Spine Care Center, Wakayama Medical University Kihoku Hospital, Wakayama, Japan.
Department of Orthopaedic Surgery, Saiseika Hospital, Wakayama, Japan.
J Orthop Sci. 2021 Nov;26(6):986-991. doi: 10.1016/j.jos.2020.10.014. Epub 2020 Dec 5.
The impact of sagittal imbalance in patients has been reported in LBP and LBP-related disabilities due to spinopelvic imbalance. However, no reports investigating the spine-pelvis-lower extremity axis using lateral images have been reported thus far. This study introduced a novel parameter of the spine-pelvis-lower extremity axis and evaluated whether this parameter was related to symptoms.
A total of 343 subjects were included in this cross-sectional study. Standing spine-pelvis and pelvis-lower extremity radiographs were obtained to assess the sagittal vertical axis (SVA), pelvic tilt (PT), pelvic incidence (PI), sacral slope (SS), lumbar lordosis, and thoracic kyphosis. The sacral-knee distance (SKD) (i.e., distance from the anterior femoral condyle to the vertical axis at the upper posterior edge of S1 body) was measured. Furthermore, the SVA/SKD ratio was calculated for global balance. Subjects were divided into leg compensated (LC; SVA/SKD ratio <0.8) and decompensated (LD; SVA/SKD ratio ≥0.8) groups. The SVA was divided into balanced spine (BS; SVA ≤40 mm) and imbalanced spine (IS; SVA >40 mm) groups. All individuals were classified into LC + BS, LC + IS, LD + BS, and LD + IS groups. The relationships among the four groups and low back pain (LBP), Oswestry Disability Index (ODI), and knee pain were examined.
SKD was significantly correlated with SVA, SS, PI, PT, and knee-femoral angle.

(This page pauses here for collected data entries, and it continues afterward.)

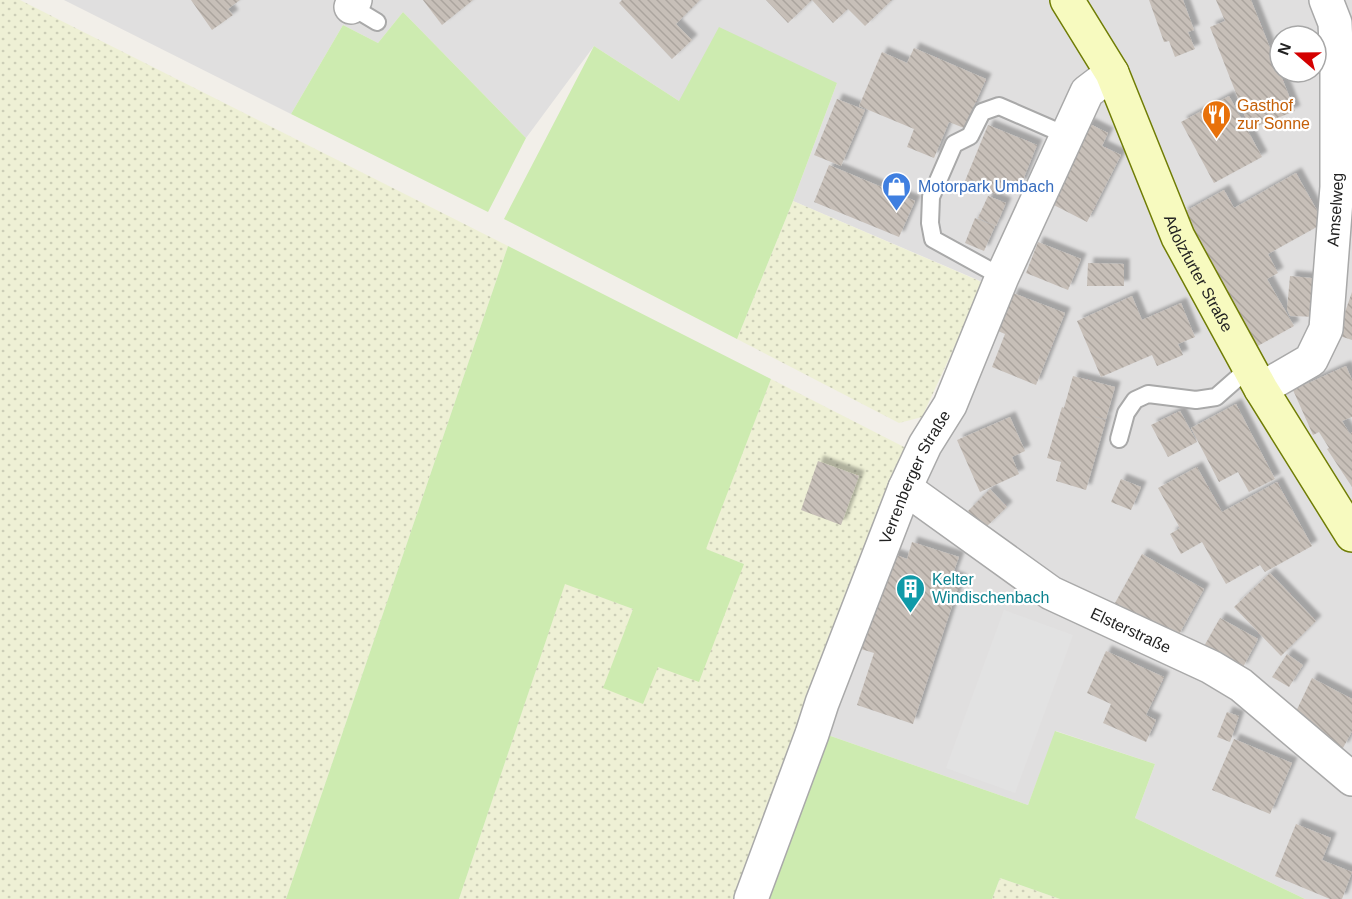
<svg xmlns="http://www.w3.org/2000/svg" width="1352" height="899" font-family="Arial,sans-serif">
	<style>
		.residential { fill: #e0dfdf; fill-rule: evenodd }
		.farmland { fill: url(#farmland-dots) }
		.grass { fill: #cdebb0 }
		.parking { fill: #e2e2e2 }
		.building { fill: url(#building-back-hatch); filter: url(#shadow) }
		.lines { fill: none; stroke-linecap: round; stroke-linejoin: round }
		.lane-casing { stroke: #a9a9a9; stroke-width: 20 }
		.street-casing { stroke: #a9a9a9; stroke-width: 36 }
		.secondary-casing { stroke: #707d05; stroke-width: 36 }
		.lane { stroke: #fff; stroke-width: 16 }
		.street { stroke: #fff; stroke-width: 33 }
		.secondary { stroke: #f7fabf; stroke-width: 33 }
		.labels { text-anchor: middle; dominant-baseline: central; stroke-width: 4.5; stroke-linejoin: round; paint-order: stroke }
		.food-label { font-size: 16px; fill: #c56008; stroke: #fff; text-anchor: start }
		.shop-label { font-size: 16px; fill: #366cbe; stroke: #fff; text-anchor: start }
		.street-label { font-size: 16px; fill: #222; stroke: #fff }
		.culture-label { font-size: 16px; fill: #0d838f; stroke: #fff; text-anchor: start }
	</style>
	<defs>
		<pattern id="farmland-dots" width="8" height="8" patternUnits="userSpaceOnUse" patternTransform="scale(1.5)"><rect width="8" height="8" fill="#eef0d5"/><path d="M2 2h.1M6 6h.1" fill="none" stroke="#ccceb7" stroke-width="1.8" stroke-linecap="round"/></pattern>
		<pattern id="building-back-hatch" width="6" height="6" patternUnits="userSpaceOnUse" patternTransform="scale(1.5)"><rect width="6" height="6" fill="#c7bfb8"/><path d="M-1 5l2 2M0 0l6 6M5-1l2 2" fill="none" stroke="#aba49e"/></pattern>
		<filter id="shadow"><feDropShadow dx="5.5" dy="-5.5" stdDeviation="1.5" flood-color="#0004"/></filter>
	</defs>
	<rect width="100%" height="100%" fill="#f2efe9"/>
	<path class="residential" d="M64 0H1352V899H1305L1135 818 1155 764 1056 731 1028 805 822 733 1006 292 793 201 837 83 679 101 594 46 526 138 403 12 378 43 343 25 291 114ZM1280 36H1316V72H1280Z"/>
	<g class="farmland">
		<path d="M0 0H20L508 246 286 899H0Z"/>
		<path d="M793 201 984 283 922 417 899 423 737 339Z"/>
		<path d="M771 379 906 448 737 899H459L565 583 633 609 604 688 658 667 744 564 705 549Z"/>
		<path d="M1000 878 1060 899H992Z"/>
	</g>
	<g class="grass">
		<path d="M403 12 526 138 488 212 291 114 343 25 378 43Z"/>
		<path d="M719 27 837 83 793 201 737 339 504 219 594 46 679 101Z"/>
		<path d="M508 246 771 379 706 549 744 564 699 682 658 667 643 704 603 688 633 609 565 584 459 899H286Z"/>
		<path d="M1055 731 1155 764 1135 818 1305 899H1060L1000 878 992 899H761L822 733 1028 805Z"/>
	</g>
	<path class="parking" d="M1004 610 1073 635 1015 793 946 768Z"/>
	<g class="building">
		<path d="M191 0H240L228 9 233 15 212 30Z"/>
		<path d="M423 0H473L442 25Z"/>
		<path d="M622 0H700L676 24 692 40 672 59 619 3Z"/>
		<path d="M766 0H892L865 26 848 9 833 23 812 0 788 23Z"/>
		<path d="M1149 0H1183L1194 30 1188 32 1195 49 1175 57 1169 41 1164 42Z"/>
		<path d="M1216 0H1251L1295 111 1250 129 1210 27 1225 21Z"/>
		<path d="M914 48 986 79 964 128 949 122 934 158 907 147 914 129 859 106 882 52 907 63Z"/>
		<path d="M1229 96 1262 157 1214 183 1181 122Z"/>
		<path d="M837 99 865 110 841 166 814 155Z"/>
		<path d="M1088 123 1108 133 1102 146 1121 155 1087 222 1048 202Z"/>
		<path d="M988 125 1037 145 1021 185 1006 179 999 195 965 181Z"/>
		<path d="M829 165 915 201 899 237 814 202Z"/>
		<path d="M1296 173 1324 223 1268 254 1278 273 1267 279 1294 326 1256 347 1182 213 1224 190 1234 208Z"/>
		<path d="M988 196 1006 203 996 226 978 218Z"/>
		<path d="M975 218 995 226 984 251 965 243Z"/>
		<path d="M1038 242 1081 259 1068 290 1026 273Z"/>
		<path d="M1088 263 1124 264V286H1087Z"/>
		<path d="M1290 276 1321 279 1318 317 1290 316 1287 309Z"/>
		<path d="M1352 292V340L1337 335Z"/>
		<path d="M1013 293 1065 313 1036 385 992 367 1005 334 998 331Z"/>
		<path d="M1132 296 1142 320 1181 303 1195 337 1178 344 1183 355 1157 366 1152 355 1101 377 1077 321Z"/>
		<path d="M1346 366 1352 380V417L1342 421 1350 434 1352 432V487L1327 449 1329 448 1319 432 1313 435 1293 390Z"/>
		<path d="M1073 376 1115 387 1106 419 1088 415 1106 420 1086 490 1056 481 1061 462 1047 458 1062 407 1064 408Z"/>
		<path d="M1236 404 1275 479 1249 492 1238 472 1219 482 1191 428Z"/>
		<path d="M1180 411 1197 442 1168 457 1151 425Z"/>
		<path d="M1010 417 1025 451 1012 457 1019 474 980 492 957 440Z"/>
		<path d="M818 461 859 476 841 525 801 510Z"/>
		<path d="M1197 467 1222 512 1277 482 1312 546 1265 572 1260 565 1226 584 1202 542 1181 554 1170 534 1180 528 1158 488Z"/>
		<path d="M1121 479 1141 487 1131 510 1111 502Z"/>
		<path d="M990 489 1007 507 985 528 968 511Z"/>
		<path d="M912 542 959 557 952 576 961 579 913 724 857 705 874 653 861 649 893 554 907 559Z"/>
		<path d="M1142 554 1204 589 1177 638 1115 603Z"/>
		<path d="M1270 573 1316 621 1281 656 1234 607Z"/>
		<path d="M1220 618 1258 639 1242 669 1203 648Z"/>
		<path d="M1106 651 1164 677 1146 715 1156 720 1146 742 1103 723 1111 704 1087 693Z"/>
		<path d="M1287 654 1303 665 1289 687 1272 677Z"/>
		<path d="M1312 678 1352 699V731L1343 748 1291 722Z"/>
		<path d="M1227 712 1239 716 1230 742 1217 737Z"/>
		<path d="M1234 739 1292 763 1270 814 1212 790Z"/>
		<path d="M1296 824 1331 838 1322 860 1352 872 1342 899H1330L1275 876Z"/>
	</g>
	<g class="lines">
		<defs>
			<g id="lane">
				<path d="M347 4 377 22"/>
				<path d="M1002 277 933 239 930 223 931 197 954 144 970 136 982 112 999 106 1068 136"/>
				<path d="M1119 439 1126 413 1135 400 1148 394 1196 400 1216 397 1249 368"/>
			</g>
			<g id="street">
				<path d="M351 7 355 0"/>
				<path id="s1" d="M1261 389 1311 360 1326 329 1337 187V65L1335 23 1326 0"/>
				<path id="s2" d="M905 488 1051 593 1211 667 1241 685 1352 779"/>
				<path id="s3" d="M751 899 812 734 822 703 905 488 925 445 950 405 1002 277 1087 92 1112 73"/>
			</g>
			<g id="secondary">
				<path id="s4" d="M1067 0 1112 73 1178 237 1261 389 1352 535"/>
			</g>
		</defs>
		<use href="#lane" class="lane-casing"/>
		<use href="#street" class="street-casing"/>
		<use href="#secondary" class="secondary-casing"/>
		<use href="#lane" class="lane"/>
		<use href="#street" class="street"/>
		<use href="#secondary" class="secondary"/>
	</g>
	<defs>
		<symbol id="restaurant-pin" viewBox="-11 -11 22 30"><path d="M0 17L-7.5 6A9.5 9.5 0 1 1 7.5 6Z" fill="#e8710a" stroke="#fff"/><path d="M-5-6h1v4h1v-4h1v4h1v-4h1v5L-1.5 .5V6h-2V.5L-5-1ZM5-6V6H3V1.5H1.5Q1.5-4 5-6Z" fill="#fff"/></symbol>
		<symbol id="shop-pin" viewBox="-11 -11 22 30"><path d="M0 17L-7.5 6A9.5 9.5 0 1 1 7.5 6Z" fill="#3f7fe0" stroke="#fff"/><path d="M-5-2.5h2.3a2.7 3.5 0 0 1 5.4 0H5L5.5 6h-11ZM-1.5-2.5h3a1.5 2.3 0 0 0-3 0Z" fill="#fff"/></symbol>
		<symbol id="building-pin" viewBox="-11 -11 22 30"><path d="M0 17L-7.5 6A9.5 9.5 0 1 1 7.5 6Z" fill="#0f9aa8" stroke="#fff"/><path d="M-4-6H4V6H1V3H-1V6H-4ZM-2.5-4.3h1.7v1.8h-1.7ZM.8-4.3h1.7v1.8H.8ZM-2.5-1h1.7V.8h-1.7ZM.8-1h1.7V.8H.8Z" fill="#fff"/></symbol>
	</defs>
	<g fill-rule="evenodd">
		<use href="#restaurant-pin" x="1200" y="98" width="33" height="45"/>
		<use href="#shop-pin" x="880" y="170" width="33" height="45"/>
		<use href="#building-pin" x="894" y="572" width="33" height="45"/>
	</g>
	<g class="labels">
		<g class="food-label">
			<text x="1237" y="105">Gasthof<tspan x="1237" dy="18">zur Sonne</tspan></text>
		</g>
		<g class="shop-label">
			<text x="918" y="186">Motorpark Umbach</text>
		</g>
		<g class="street-label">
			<text stroke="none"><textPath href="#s1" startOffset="212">Amselweg</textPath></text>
			<text stroke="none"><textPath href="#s4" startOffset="304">Adolzfurter Straße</textPath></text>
			<text stroke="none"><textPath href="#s3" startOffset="453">Verrenberger Straße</textPath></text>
			<text stroke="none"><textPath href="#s2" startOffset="268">Elsterstraße</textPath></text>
		</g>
		<g class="culture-label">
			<text x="932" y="579">Kelter<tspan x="932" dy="18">Windischenbach</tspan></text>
		</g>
	</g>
	<g transform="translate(1298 54) rotate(290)"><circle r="28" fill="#ffffff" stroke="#a7a7a7" stroke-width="1.5"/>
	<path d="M0-4.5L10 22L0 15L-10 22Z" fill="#d40000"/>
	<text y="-9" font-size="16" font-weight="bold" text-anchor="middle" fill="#222222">N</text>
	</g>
</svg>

ODI was significantly higher in the LC + IS group than in the LD + BS group (p < 0.05). Knee pain prevalence was significantly higher in the LC + IS and LC + BS groups than in the LD + IS group (p < 0.05).

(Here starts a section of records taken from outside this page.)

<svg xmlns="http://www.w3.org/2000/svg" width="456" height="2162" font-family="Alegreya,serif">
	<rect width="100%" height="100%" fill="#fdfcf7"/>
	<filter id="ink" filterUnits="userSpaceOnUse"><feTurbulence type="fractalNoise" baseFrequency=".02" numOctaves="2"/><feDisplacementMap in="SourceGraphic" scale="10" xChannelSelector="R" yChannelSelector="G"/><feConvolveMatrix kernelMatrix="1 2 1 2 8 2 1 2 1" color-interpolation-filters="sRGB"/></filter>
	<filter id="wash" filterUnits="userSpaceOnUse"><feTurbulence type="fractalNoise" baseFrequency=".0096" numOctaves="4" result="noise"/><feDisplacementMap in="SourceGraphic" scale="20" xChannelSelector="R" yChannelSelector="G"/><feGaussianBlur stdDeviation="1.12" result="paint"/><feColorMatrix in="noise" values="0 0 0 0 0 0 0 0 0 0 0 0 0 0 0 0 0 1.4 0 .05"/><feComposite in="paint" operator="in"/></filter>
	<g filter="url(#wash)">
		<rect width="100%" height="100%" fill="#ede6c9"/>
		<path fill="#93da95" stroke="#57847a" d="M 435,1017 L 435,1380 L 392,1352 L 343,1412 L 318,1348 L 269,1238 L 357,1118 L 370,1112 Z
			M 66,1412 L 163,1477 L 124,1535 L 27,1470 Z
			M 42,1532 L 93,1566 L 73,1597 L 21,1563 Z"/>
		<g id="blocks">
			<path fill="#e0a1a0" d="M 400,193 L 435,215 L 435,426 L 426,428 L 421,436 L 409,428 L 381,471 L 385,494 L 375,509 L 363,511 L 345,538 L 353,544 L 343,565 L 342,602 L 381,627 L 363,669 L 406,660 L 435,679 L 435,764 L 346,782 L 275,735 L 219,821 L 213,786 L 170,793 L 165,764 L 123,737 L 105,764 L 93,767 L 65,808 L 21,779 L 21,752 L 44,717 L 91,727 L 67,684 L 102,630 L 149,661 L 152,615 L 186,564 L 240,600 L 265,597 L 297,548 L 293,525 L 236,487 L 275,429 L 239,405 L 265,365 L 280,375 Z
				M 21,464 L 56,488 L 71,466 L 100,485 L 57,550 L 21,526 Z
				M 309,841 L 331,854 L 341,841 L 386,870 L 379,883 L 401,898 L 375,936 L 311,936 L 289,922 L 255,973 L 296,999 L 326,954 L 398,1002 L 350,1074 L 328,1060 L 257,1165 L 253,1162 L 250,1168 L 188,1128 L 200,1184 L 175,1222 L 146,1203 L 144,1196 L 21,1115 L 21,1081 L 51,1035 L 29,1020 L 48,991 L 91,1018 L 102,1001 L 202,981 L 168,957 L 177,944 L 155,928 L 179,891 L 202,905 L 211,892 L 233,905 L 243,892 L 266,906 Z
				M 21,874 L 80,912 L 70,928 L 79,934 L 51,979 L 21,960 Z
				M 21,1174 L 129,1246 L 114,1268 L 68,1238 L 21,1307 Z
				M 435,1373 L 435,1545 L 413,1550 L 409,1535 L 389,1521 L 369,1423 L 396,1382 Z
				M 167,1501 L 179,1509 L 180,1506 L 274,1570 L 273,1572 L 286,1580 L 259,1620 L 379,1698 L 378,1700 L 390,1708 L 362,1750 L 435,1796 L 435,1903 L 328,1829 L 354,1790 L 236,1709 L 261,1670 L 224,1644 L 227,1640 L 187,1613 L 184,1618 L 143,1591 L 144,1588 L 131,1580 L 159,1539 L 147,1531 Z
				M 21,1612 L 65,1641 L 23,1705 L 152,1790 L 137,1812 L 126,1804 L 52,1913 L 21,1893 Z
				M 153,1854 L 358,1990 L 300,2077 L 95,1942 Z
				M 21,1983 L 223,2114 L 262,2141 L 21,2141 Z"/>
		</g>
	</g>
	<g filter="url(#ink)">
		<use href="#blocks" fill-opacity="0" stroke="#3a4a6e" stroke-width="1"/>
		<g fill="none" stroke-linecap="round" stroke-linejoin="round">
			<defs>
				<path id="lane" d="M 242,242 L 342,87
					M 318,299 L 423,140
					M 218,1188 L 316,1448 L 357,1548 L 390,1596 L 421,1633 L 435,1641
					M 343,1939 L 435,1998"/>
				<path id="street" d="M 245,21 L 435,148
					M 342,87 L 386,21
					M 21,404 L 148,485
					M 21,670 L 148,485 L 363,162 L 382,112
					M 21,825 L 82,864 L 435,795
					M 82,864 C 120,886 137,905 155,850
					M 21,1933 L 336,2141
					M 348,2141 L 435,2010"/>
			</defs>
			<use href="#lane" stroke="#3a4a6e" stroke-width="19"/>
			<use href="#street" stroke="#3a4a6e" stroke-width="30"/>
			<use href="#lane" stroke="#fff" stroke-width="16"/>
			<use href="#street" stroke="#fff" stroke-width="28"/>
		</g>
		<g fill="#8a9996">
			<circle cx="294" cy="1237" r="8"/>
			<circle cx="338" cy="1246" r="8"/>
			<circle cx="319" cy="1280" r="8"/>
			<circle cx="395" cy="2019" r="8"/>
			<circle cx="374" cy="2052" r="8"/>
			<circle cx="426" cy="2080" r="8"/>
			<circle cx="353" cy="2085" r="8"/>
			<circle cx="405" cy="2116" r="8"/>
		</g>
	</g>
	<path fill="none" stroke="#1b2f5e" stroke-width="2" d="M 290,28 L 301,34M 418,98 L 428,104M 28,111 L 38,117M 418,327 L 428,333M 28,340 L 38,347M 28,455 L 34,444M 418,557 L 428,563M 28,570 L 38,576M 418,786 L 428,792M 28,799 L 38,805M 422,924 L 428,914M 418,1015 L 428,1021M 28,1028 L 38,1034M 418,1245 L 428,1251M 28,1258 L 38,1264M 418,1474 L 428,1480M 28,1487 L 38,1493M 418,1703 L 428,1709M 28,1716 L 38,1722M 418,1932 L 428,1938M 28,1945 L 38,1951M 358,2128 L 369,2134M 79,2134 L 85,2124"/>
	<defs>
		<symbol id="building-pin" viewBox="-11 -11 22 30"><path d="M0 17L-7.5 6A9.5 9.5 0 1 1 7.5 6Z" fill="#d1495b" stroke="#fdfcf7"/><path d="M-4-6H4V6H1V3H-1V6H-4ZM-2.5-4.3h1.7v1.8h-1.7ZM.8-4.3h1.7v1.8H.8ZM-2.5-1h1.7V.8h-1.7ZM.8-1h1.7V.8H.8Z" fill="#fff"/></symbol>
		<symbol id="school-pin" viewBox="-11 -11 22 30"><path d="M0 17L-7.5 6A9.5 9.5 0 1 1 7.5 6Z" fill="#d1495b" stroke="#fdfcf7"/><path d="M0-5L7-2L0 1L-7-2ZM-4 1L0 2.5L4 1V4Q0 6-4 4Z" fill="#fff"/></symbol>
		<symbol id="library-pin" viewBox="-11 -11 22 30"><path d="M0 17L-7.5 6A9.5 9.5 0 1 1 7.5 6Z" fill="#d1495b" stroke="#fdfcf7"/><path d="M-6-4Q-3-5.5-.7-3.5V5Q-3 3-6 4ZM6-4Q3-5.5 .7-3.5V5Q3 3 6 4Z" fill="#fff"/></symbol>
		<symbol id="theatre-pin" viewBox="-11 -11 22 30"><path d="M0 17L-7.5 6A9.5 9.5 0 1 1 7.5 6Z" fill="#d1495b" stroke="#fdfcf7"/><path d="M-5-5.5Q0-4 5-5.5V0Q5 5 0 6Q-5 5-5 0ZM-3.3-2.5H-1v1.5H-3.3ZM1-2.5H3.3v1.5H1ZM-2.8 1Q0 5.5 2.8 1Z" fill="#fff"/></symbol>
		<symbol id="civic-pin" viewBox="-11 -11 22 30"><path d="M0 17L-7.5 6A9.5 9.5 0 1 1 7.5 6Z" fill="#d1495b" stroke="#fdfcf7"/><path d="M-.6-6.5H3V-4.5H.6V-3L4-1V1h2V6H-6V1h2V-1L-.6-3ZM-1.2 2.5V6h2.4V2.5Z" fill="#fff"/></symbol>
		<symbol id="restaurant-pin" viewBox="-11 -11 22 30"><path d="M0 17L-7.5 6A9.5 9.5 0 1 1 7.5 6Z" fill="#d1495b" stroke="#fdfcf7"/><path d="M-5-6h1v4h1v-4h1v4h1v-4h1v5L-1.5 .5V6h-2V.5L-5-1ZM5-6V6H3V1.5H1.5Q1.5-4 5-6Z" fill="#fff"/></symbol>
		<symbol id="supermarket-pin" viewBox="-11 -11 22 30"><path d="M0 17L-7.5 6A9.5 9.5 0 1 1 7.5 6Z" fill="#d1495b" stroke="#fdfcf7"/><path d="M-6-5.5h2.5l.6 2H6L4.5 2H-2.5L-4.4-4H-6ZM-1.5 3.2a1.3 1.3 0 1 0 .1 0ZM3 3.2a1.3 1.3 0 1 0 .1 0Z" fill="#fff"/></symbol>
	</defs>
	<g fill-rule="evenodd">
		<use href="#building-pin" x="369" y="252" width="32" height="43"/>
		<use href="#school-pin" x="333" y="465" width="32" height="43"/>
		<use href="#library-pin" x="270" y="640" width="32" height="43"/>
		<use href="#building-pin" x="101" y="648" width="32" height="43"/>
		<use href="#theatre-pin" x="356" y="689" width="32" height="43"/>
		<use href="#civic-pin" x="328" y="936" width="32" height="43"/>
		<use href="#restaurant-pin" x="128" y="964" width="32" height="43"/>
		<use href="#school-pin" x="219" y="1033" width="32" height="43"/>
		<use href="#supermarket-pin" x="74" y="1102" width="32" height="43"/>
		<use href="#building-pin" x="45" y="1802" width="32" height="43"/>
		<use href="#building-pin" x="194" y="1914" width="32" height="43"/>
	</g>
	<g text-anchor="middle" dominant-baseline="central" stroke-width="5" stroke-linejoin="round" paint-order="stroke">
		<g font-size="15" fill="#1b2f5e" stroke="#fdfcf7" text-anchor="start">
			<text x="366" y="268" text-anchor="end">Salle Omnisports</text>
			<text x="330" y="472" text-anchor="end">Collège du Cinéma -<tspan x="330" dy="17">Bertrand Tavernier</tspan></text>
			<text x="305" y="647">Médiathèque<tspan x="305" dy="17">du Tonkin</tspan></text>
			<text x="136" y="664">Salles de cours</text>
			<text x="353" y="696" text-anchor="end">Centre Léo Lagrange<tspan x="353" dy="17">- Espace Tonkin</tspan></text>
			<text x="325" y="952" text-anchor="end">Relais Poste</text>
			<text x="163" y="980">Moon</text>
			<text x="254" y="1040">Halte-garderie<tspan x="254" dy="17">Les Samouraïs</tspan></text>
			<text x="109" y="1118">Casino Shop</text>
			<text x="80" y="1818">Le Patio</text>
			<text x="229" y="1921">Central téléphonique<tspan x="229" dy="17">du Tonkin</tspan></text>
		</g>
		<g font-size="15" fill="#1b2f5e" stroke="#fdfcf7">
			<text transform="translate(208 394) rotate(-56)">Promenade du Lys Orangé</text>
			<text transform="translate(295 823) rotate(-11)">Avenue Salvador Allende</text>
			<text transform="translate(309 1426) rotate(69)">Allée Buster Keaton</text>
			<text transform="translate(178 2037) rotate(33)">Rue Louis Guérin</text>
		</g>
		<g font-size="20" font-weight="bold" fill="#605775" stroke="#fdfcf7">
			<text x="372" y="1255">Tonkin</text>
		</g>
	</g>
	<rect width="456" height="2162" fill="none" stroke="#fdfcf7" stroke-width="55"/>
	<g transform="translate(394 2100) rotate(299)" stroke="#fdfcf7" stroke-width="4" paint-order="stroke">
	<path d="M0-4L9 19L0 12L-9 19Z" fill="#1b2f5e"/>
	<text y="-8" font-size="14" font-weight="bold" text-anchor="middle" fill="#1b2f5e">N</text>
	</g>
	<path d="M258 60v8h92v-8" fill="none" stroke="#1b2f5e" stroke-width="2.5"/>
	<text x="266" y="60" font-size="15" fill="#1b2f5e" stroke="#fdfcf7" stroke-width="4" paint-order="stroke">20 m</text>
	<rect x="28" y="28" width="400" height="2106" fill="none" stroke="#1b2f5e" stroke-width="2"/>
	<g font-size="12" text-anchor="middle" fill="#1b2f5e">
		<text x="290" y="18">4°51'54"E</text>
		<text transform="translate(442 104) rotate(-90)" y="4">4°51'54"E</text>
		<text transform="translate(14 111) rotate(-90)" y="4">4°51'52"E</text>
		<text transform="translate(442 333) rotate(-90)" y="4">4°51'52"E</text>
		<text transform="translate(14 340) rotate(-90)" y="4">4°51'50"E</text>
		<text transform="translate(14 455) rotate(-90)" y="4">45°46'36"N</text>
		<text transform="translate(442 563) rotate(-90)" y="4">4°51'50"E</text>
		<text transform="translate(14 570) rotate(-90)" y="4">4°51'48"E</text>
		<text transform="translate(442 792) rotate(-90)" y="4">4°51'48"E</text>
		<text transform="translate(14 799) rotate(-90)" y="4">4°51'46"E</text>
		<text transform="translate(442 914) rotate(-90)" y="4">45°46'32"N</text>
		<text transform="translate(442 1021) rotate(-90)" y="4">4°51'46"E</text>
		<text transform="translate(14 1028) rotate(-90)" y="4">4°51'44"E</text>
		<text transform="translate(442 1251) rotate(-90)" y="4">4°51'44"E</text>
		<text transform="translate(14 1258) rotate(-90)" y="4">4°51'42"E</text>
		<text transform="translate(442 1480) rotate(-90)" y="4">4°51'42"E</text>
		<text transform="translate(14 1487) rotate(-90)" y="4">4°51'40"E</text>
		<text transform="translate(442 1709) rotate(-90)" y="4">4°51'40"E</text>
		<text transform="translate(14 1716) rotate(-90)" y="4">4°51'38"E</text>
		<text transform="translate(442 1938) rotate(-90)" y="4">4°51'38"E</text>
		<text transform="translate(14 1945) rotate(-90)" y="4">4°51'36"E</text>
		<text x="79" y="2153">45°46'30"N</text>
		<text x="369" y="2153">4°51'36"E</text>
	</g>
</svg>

SVA/SKD ratio is useful for evaluating global alignment. Our findings are significant because they highlight the importance of SKD with respect to knee pain, LBP, and LBP- related disabilities.
由于脊柱骨盆失衡,脊柱失衡已在腰痛(LBP)和与腰痛相关的残疾中对患者产生影响。然而,迄今为止,尚无使用侧位图像研究脊柱骨盆下肢轴的报道。本研究引入了脊柱骨盆下肢轴的新参数,并评估了该参数是否与症状相关。
本研究共纳入 343 例受试者,行站立位脊柱骨盆位及骨盆双下肢位 X 线片,以评估矢状垂直轴(SVA)、骨盆倾斜(PT)、骨盆入射角(PI)、骶骨倾斜角(SS)、腰椎前凸角和胸腰椎后凸角。测量股骨前髁至 S1 体上后缘垂线的距离(即骶膝距(SKD))。此外,计算 SVA/SKD 比值以评估整体平衡。将受试者分为下肢代偿组(LC;SVA/SKD 比值<0.8)和失代偿组(LD;SVA/SKD 比值≥0.8)。根据 SVA 将 SVA 分为平衡脊柱组(BS;SVA≤40mm)和失平衡脊柱组(IS;SVA>40mm)。所有个体均被分为 LC+BS、LC+IS、LD+BS 和 LD+IS 四组。分析四组与腰痛(LBP)、Oswestry 功能障碍指数(ODI)和膝关节疼痛之间的关系。
SKD 与 SVA、SS、PI、PT 和膝关节-股骨角显著相关。LC+IS 组的 ODI 明显高于 LD+BS 组(p<0.05)。LC+IS 组和 LC+BS 组的膝关节疼痛发生率明显高于 LD+IS 组(p<0.05)。
SVA/SKD 比值可用于评估整体的脊柱骨盆下肢轴的对齐情况。本研究的结果具有重要意义,因为它们强调了 SKD 与膝关节疼痛、腰痛和腰痛相关残疾的重要性。